▶ _TASK GOAL_
Pictures excluded, return the lines below from the first through the line holding "A reconstruction in".
═══ DATASET RECORDS
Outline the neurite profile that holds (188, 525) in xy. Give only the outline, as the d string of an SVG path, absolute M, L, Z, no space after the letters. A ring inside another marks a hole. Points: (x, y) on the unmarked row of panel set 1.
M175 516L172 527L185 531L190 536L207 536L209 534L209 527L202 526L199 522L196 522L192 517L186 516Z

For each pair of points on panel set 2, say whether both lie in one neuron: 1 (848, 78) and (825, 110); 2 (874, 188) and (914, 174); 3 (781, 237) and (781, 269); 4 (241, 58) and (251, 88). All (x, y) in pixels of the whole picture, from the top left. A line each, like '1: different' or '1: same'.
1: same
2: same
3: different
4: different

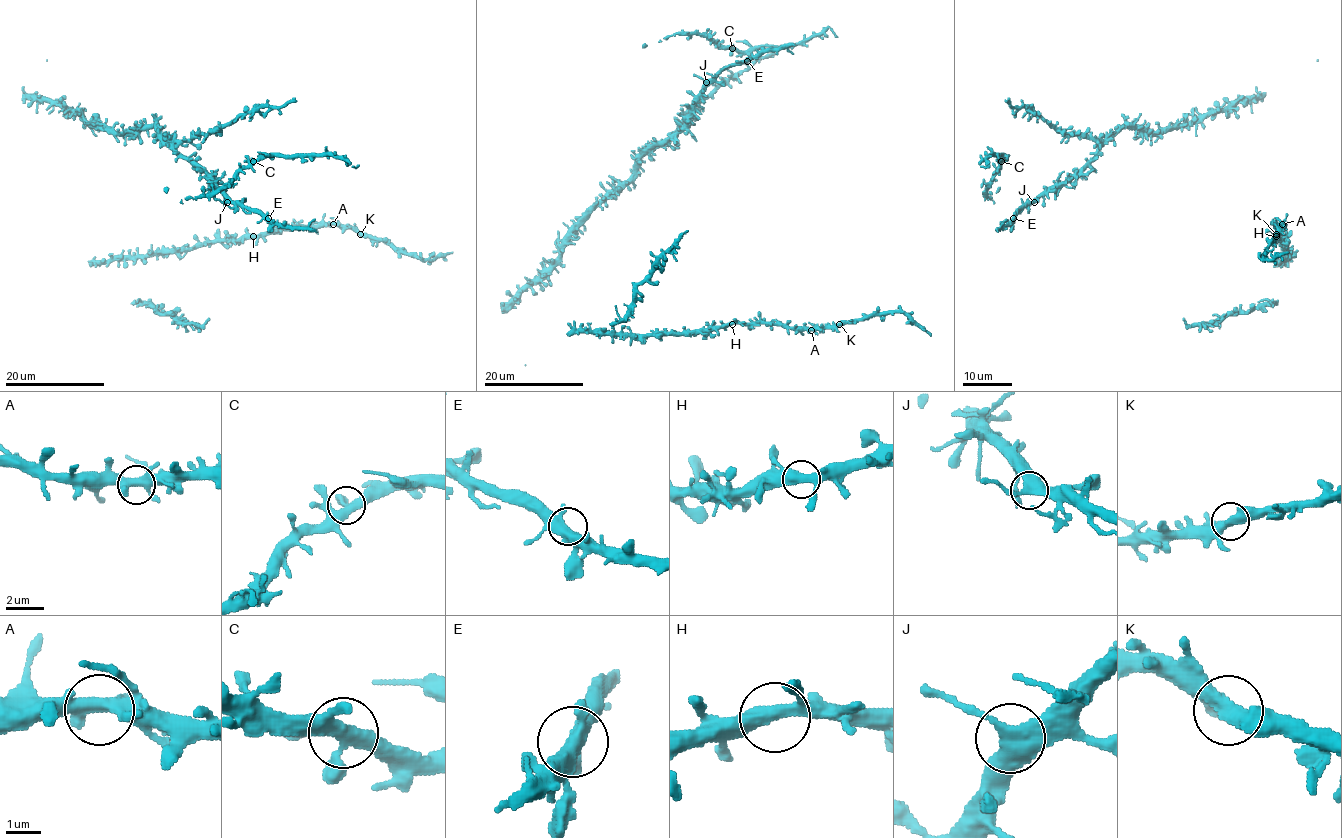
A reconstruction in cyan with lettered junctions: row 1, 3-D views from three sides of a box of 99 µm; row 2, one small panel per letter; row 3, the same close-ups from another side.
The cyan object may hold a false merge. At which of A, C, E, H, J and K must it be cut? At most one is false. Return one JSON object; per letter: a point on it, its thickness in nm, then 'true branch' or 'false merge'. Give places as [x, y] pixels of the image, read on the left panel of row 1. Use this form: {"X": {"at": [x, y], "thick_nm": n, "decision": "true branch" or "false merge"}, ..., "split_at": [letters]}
{"A": {"at": [333, 224], "thick_nm": 400, "decision": "true branch"}, "C": {"at": [253, 161], "thick_nm": 380, "decision": "true branch"}, "E": {"at": [268, 218], "thick_nm": 400, "decision": "true branch"}, "H": {"at": [253, 236], "thick_nm": 380, "decision": "true branch"}, "J": {"at": [227, 202], "thick_nm": 420, "decision": "true branch"}, "K": {"at": [360, 234], "thick_nm": 400, "decision": "true branch"}, "split_at": []}

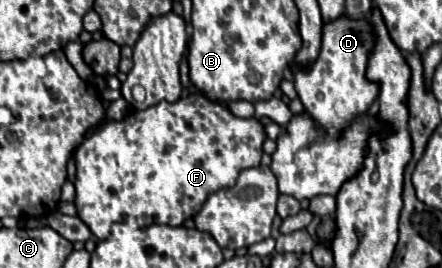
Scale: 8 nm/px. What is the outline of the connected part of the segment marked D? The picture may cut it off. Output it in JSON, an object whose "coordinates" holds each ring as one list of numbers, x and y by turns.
{"coordinates":[[342,16,334,22,324,24,322,34,322,50,316,62,308,68,294,68,294,86,298,96,306,108,306,112,324,126,324,130,332,130,332,134,340,134,356,114,366,114,374,100,378,98,378,84,366,78,368,56,374,50,376,38,372,26,366,18,352,20]]}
══════
▶ _FINISHED TASK_
Outline the neurite profile that holds (188, 525) in xy. Give only the outline, as the d string of an SVG path, absolute M, L, Z, no space after the letters. A ring inside another marks a hole. Points: (x, y) on the unmarked row of panel set 1.
M175 516L172 527L185 531L190 536L207 536L209 534L209 527L202 526L199 522L196 522L192 517L186 516Z

For each pair of points on panel set 2, say whether both lie in one neuron: 1 (848, 78) and (825, 110); 2 (874, 188) and (914, 174); 3 (781, 237) and (781, 269); 4 (241, 58) and (251, 88). All (x, y) in pixels of the whole picture, from the top left. A line each, like '1: different' or '1: same'.
1: same
2: same
3: different
4: different

A reconstruction in cyan with lettered junctions: row 1, 3-D views from three sides of a box of 99 µm; row 2, one small panel per letter; row 3, the same close-ups from another side.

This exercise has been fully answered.